Please output exactly the run of lines that starts at the line with "(396, 266) = (629, 57): mug -> mug (478, 66)" and ends at the last line of the records below.

────────────────────

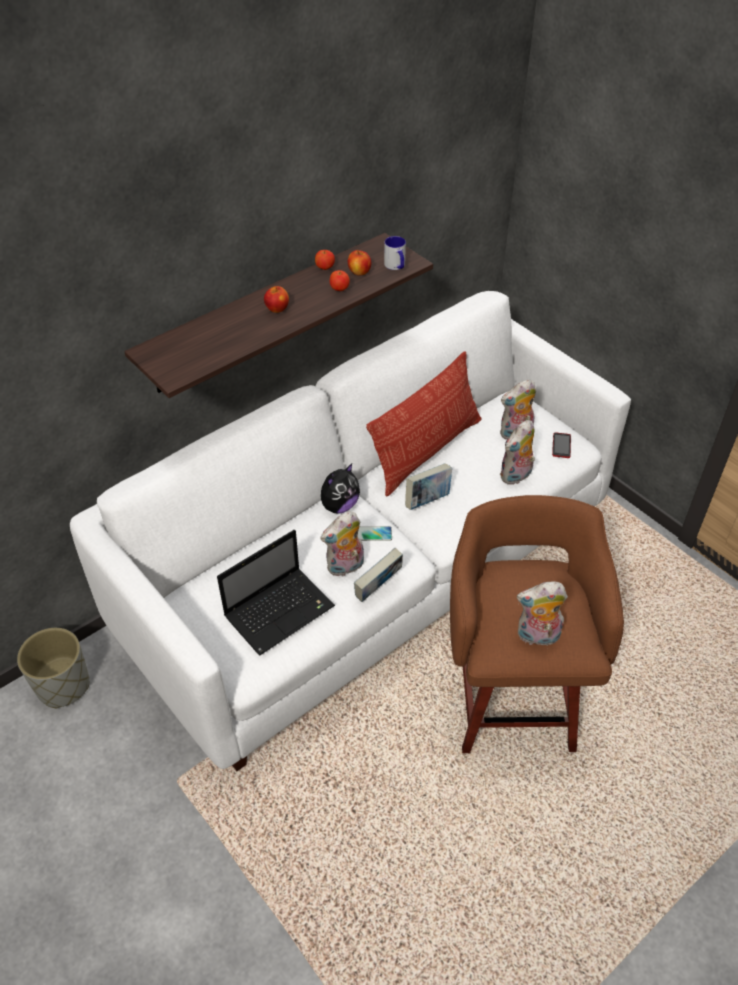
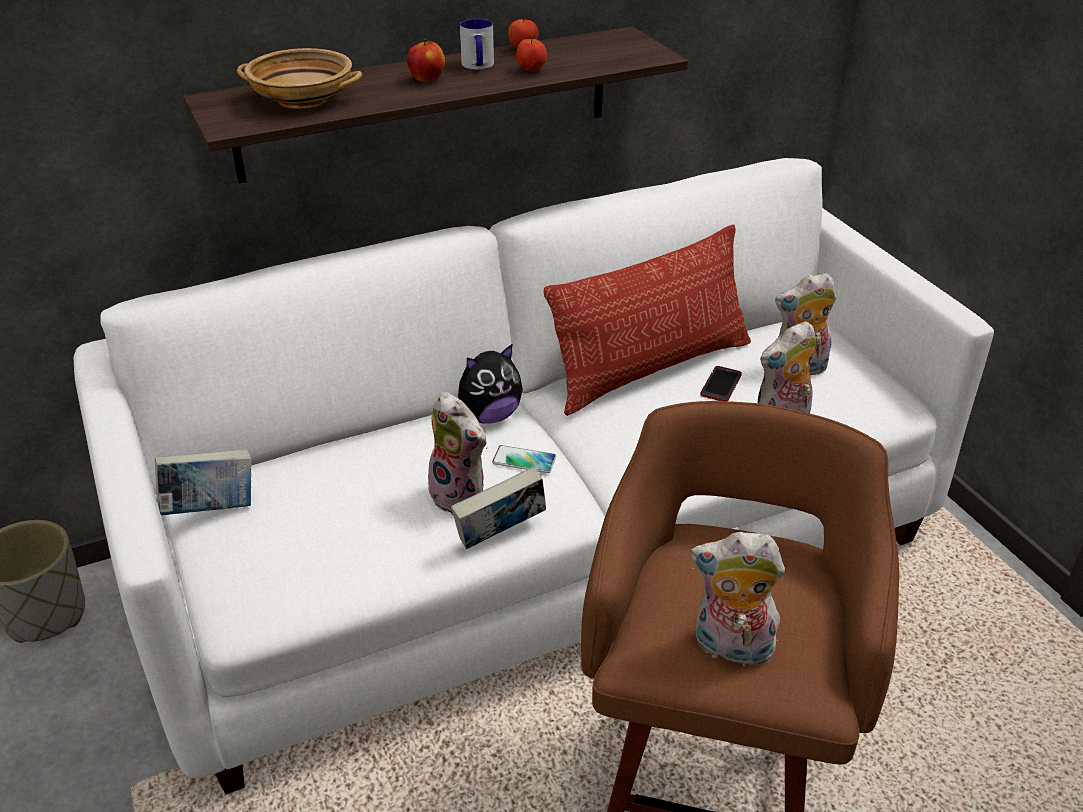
camera: 15 degrees right, 10 degrees down
(207, 342) = (304, 99): none -> beige bowl
(281, 610) = (335, 535): laptop -> none
(345, 567) = (462, 496): plush toy -> plush toy turned 120 degrees counterclockwise
(359, 272) = (571, 57): apple -> none
(396, 266) = (629, 57): mug -> mug (478, 66)
(427, 500) = (627, 430): book -> book (211, 509)
(561, 446) = (869, 395): phone -> phone (721, 385)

────────────────────

* ANSWER SECTION
(396, 266) = (629, 57): mug -> mug (478, 66)
(427, 500) = (627, 430): book -> book (211, 509)
(561, 446) = (869, 395): phone -> phone (721, 385)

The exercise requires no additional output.